• TASK OBJECTIVE
An exact reproduction of the lines below, from the first through the one with "is showing an", is the whole answer; pictures have no place in it.

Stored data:
◆ ◆ ◆ ◆ ◆ ◆ ◆

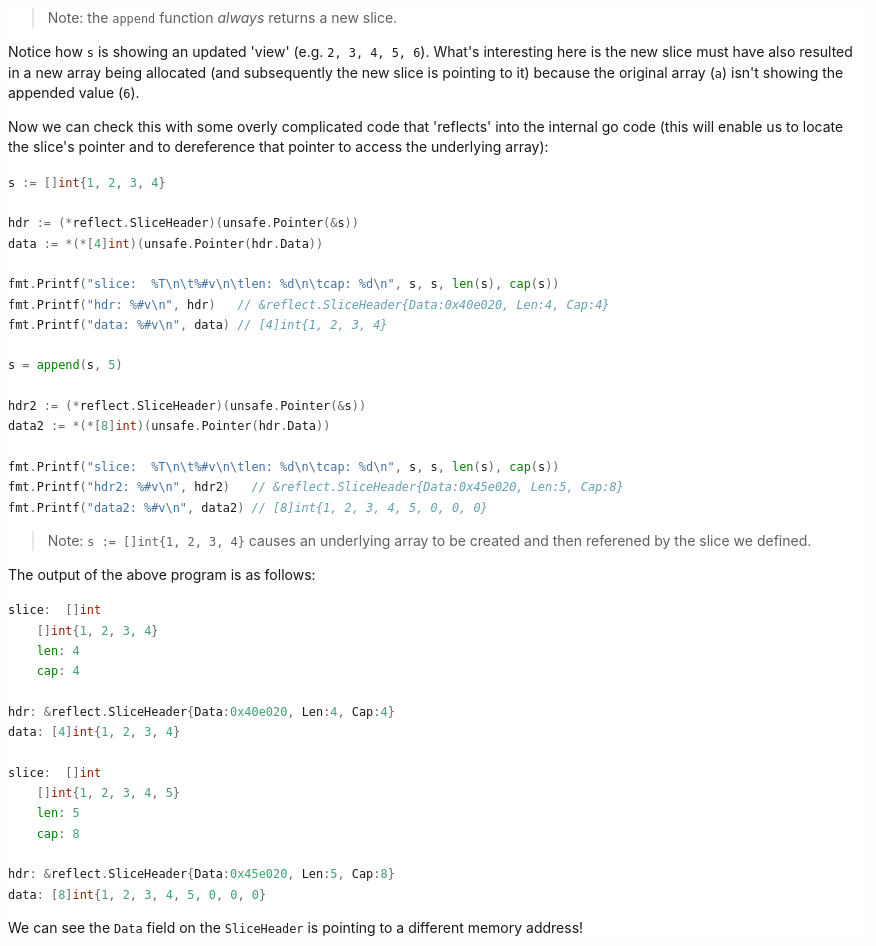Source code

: > Note: the `append` function _always_ returns a new slice.

Notice how `s` is showing an updated 'view' (e.g. `2, 3, 4, 5, 6`). What's interesting here is the new slice must have also resulted in a new array being allocated (and subsequently the new slice is pointing to it) because the original array (`a`) isn't showing the appended value (`6`).

Now we can check this with some overly complicated code that 'reflects' into the internal go code (this will enable us to locate the slice's pointer and to dereference that pointer to access the underlying array):

```go
s := []int{1, 2, 3, 4}

hdr := (*reflect.SliceHeader)(unsafe.Pointer(&s))
data := *(*[4]int)(unsafe.Pointer(hdr.Data))

fmt.Printf("slice:  %T\n\t%#v\n\tlen: %d\n\tcap: %d\n", s, s, len(s), cap(s))
fmt.Printf("hdr: %#v\n", hdr)   // &reflect.SliceHeader{Data:0x40e020, Len:4, Cap:4}
fmt.Printf("data: %#v\n", data) // [4]int{1, 2, 3, 4}

s = append(s, 5)

hdr2 := (*reflect.SliceHeader)(unsafe.Pointer(&s))
data2 := *(*[8]int)(unsafe.Pointer(hdr.Data))

fmt.Printf("slice:  %T\n\t%#v\n\tlen: %d\n\tcap: %d\n", s, s, len(s), cap(s))
fmt.Printf("hdr2: %#v\n", hdr2)   // &reflect.SliceHeader{Data:0x45e020, Len:5, Cap:8}
fmt.Printf("data2: %#v\n", data2) // [8]int{1, 2, 3, 4, 5, 0, 0, 0}
```

> Note: `s := []int{1, 2, 3, 4}` causes an underlying array to be created and then referened by the slice we defined.

The output of the above program is as follows:

```go
slice:  []int
	[]int{1, 2, 3, 4}
	len: 4
	cap: 4

hdr: &reflect.SliceHeader{Data:0x40e020, Len:4, Cap:4}
data: [4]int{1, 2, 3, 4}

slice:  []int
	[]int{1, 2, 3, 4, 5}
	len: 5
	cap: 8

hdr: &reflect.SliceHeader{Data:0x45e020, Len:5, Cap:8}
data: [8]int{1, 2, 3, 4, 5, 0, 0, 0}
```

We can see the `Data` field on the `SliceHeader` is pointing to a different memory address!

◆ ◆ ◆ ◆ ◆ ◆ ◆

• ANSWER SPACE
Source code

: > Note: the `append` function _always_ returns a new slice.

Notice how `s` is showing an updated 'view' (e.g. `2, 3, 4, 5, 6`). What's interesting here is the new slice must have also resulted in a new array being allocated (and subsequently the new slice is pointing to it) because the original array (`a`) isn't showing the appended value (`6`).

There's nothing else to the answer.